Dans un coin de la salle, trois garçons sur un canapé défoncé, visage crispé, attendent qu’on appelle leur nom. L’un franchit une petite porte donnant sur une antichambre, où deux hommes en blouse blanche l’accueillent.

Environ une fois par semaine, les équipes de Humanity First se déplacent au vidéoclub pour réaliser des tests de dépistage du VIH, donner des conseils et mettre à disposition des préservatifs.

« La plupart ne vont pas dans les centres de santé, par peur d’être stigmatisés, alors nous venons à eux », explique le directeur de l’ONG, Jean-Paul Enama. Au vidéoclub, « le taux de prévalence est très élevé, l’objectif est de mettre ceux qui en ont besoin sous traitement et empêcher le virus de se propager ».

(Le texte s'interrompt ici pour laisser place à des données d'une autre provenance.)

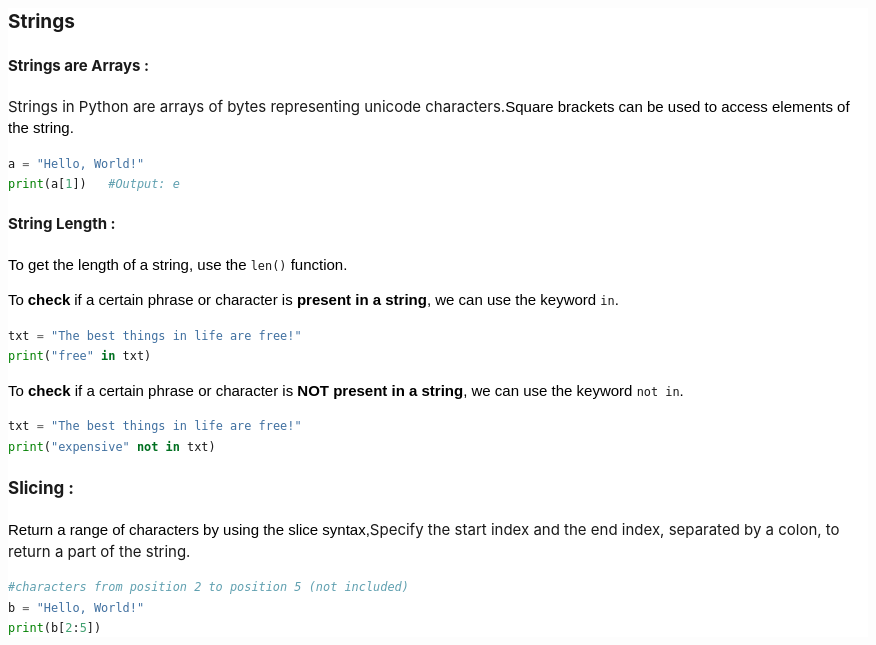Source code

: 
### <span style="font-size: 19px">Strings</span>

#### <span style="font-size: 15px">Strings are Arrays : </span>

<span style="font-size: 15px">Strings in Python are arrays of bytes representing unicode characters.</span><span style="font-family: Verdana, sans-serif; color: rgb(0, 0, 0); font-size: 15px">Square brackets can be used to access elements of the string.</span>

```python
a = "Hello, World!"
print(a[1])   #Output: e
```

#### <span style="font-size: 15px">String Length :</span>

<span style="font-family: Verdana, sans-serif; color: rgb(0, 0, 0); font-size: 15px">To get the length of a string, use the </span>`len()`<span style="font-family: Verdana, sans-serif; color: rgb(0, 0, 0); font-size: 15px"> function.</span>

<span style="font-family: Verdana, sans-serif; color: rgb(0, 0, 0); font-size: 15px">To</span> **<span style="font-family: Verdana, sans-serif; color: rgb(0, 0, 0); font-size: 15px">check</span>** <span style="font-family: Verdana, sans-serif; color: rgb(0, 0, 0); font-size: 15px">if a certain phrase or character is </span>**<span style="font-family: Verdana, sans-serif; color: rgb(0, 0, 0); font-size: 15px">present in a string</span>**<span style="font-family: Verdana, sans-serif; color: rgb(0, 0, 0); font-size: 15px">, we can use the keyword </span>`in`<span style="font-family: Verdana, sans-serif; color: rgb(0, 0, 0); font-size: 15px">.</span>

```python
txt = "The best things in life are free!"
print("free" in txt)
```

<span style="font-family: Verdana, sans-serif; color: rgb(0, 0, 0); font-size: 15px">To </span>**<span style="font-family: Verdana, sans-serif; color: rgb(0, 0, 0); font-size: 15px">check</span>**<span style="font-family: Verdana, sans-serif; color: rgb(0, 0, 0); font-size: 15px"> if a certain phrase or character is </span>**<span style="font-family: Verdana, sans-serif; color: rgb(0, 0, 0); font-size: 15px">NOT present in a string</span>**<span style="font-family: Verdana, sans-serif; color: rgb(0, 0, 0); font-size: 15px">, we can use the keyword </span>`not in`<span style="font-family: Verdana, sans-serif; color: rgb(0, 0, 0); font-size: 15px">.</span>

```python
txt = "The best things in life are free!"
print("expensive" not in txt)
```

#### <span style="font-size: 17px">Slicing :</span>

<span style="font-family: Verdana, sans-serif; color: rgb(0, 0, 0); font-size: 15px">Return a range of characters by using the slice syntax,</span><span style="font-size: 15px">Specify the start index and the end index, separated by a colon, to return a part of the string.</span>

```python
#characters from position 2 to position 5 (not included)
b = "Hello, World!"
print(b[2:5]) 
```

Le combat d’une vie pour Jean-Pierre, le propriétaire, dont « plusieurs proches sont morts à cause du sida ». Des dizaines d’hommes défilent chaque jour dans son vidéoclub, pour récupérer en toute sécurité des préservatifs.

« Je n’ose pas imaginer ce qu’ils deviendraient si on m’obligeait à fermer », conclut-il, déterminé à garder son lieu ouvert, quasiment sans le sou et en dépit des intimidations et arrestations arbitraires.